Mucize sunan kitaplarda vaat edildiği gibi hayat bizi kucaklamıyor, beklemiyor, korumuyor, biz istersek, inanırsak değişim yaşıyoruz, kendi gücümüze güveniyoruz, başka türlüsü hayal kırıklığı yaşatır zaten, değil mi?

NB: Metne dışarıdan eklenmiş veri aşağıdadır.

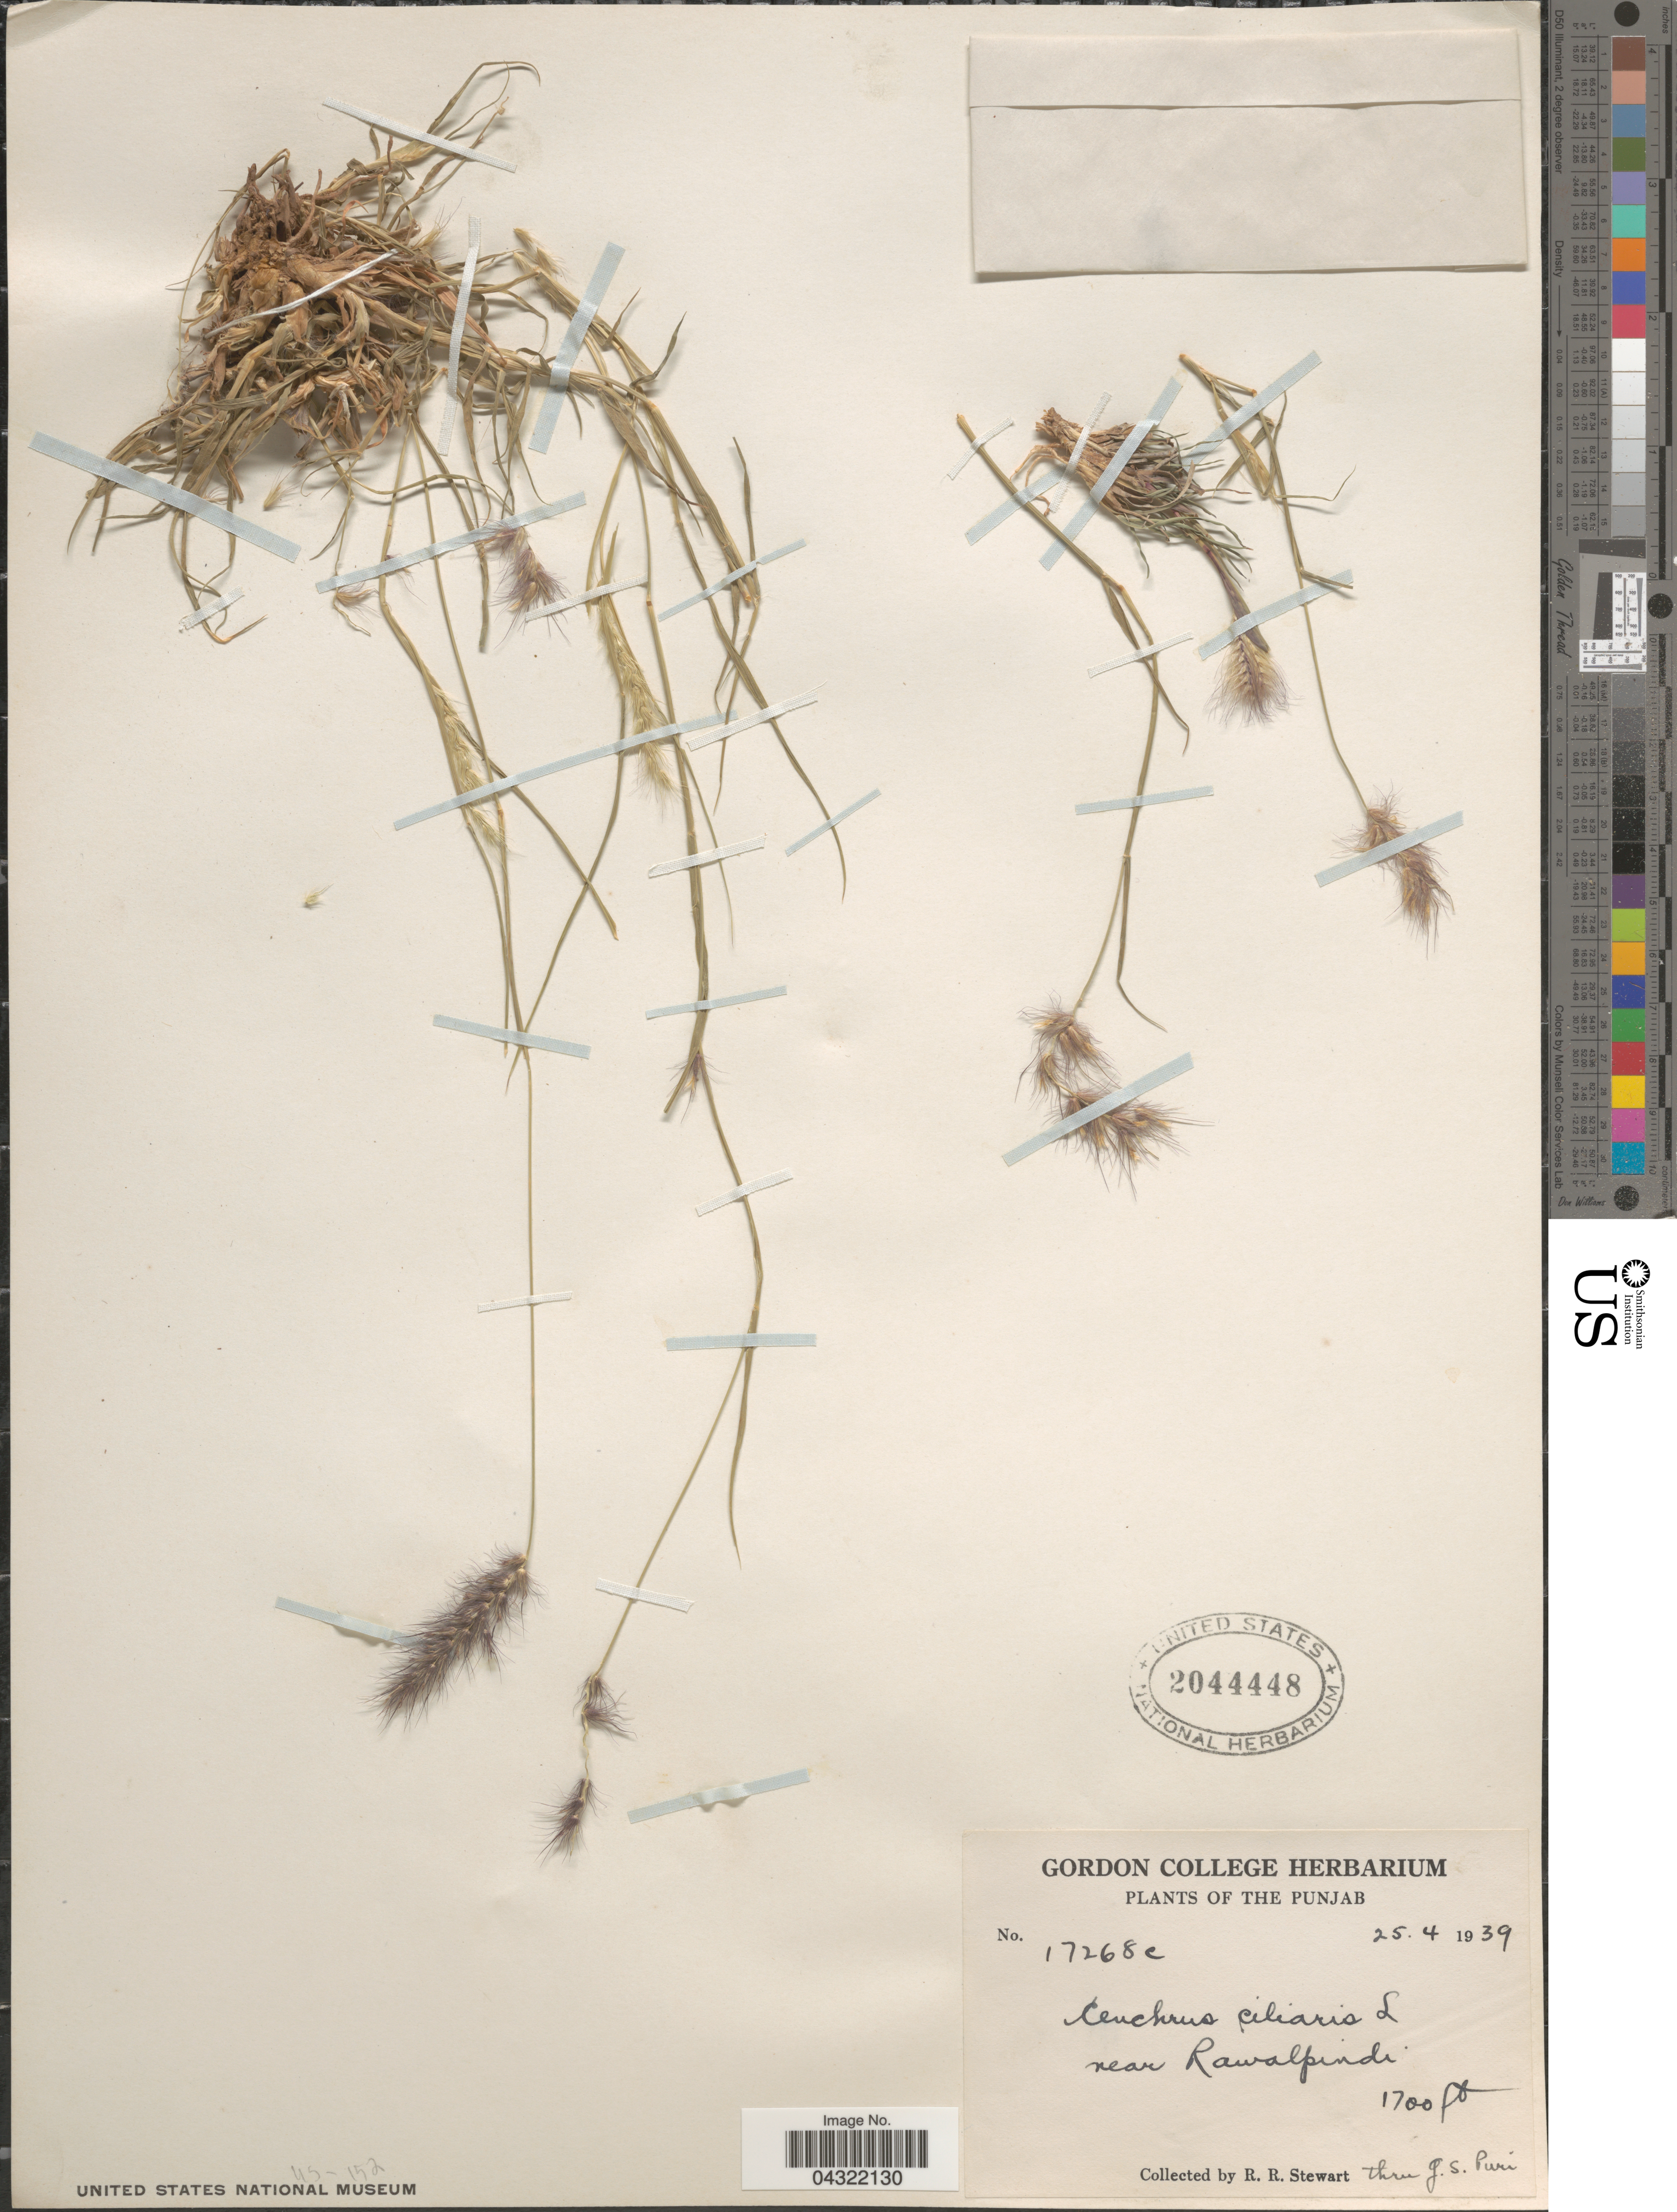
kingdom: Plantae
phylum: Tracheophyta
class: Liliopsida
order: Poales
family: Poaceae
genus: Cenchrus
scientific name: Cenchrus ciliaris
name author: L.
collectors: R. Stewart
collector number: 17268c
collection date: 1939-04-25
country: Pakistan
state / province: Punjab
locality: The Punjab. Near Rawalapindi.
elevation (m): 518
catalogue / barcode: US 2044448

Şimdi sırada ne var, arkadaşlar, dün sizlerle paylaşacağıma söz verdiğim ölümsüz, büyük şairimiz Nazım Hikmet’in Yaşamak ve Yaşamaya Dair adlı şiirleri!

YAŞAMAK
Anlayarak bir usta kitap gibi
bir sevda şarkısı gibi duyup
bir çocuk gibi şaşarak
Yaşamak
Yaşamak:
birer birer
ve hep beraber
ipekli bir kumaş dokur gibi...
Hep bir ağızdan
sevinçli bir destan
okur gibi
Yaşamak.

YAŞAMAYA DAİR

Yaşamak şakaya gelmez,
büyük bir ciddiyetle yaşayacaksın
bir sincap gibi meselâ,
yani, yaşamanın dışında ve ötesinde hiçbir şey beklemeden,
yani, bütün işin gücün yaşamak olacak.
Yaşamayı ciddiye alacaksın,
yani, o derecede, öylesine ki,
meselâ, kolların bağlı arkadan, sırtın duvarda,
yahut, kocaman gözlüklerin,
beyaz gömleğinle bir laboratuvarda
insanlar için ölebileceksin,
hem de yüzünü bile görmediğin insanlar için,
hem de hiç kimse seni buna zorlamamışken,
hem de en güzel, en gerçek şeyin
yaşamak olduğunu bildiğin halde.
Yani, öylesine ciddiye alacaksın ki yaşamayı,
yetmişinde bile, meselâ, zeytin dikeceksin,
hem de öyle çocuklara falan kalır diye değil,
ölmekten korktuğun halde ölüme inanmadığın için,
yaşamak, yani ağır bastığından.

Arkadaşlar, vedalaşma zamanımız geldi, yeniden buluşuncaya dek hoşçakalın!
Sağlıkla, keyifle, mutlulukla, hoşçakalın!

4 yorum:

sevdamavisi dedi ki...

mesaj gönderemiyorum da denemek istedim

sevdamavisi dedi ki...

mesaj gönderemiyorum da denemek istedim

sevdamavisi dedi ki...

Burçakcığım,
Hayatın kısır döngü koşuşturması içerisinde bazen unuttuğumuz güzellikler ve duygular oluyor.Ben kendi adıma bunu sık sık kendime hatırlatmak isterim. Hayata dair bu güzellikleri bize hatırlattığın için teşekkürler.
Yüreğine sağlık...

mutlulukmutfaktagizlidir dedi ki...

Sevdacığım, sıcacık yorumun için çok çok teşekkürler!
Çok sıcacık ve dost canlısısın ve dostlarına da bağlısın. Tanışmak dileğiyle! Sevgiler!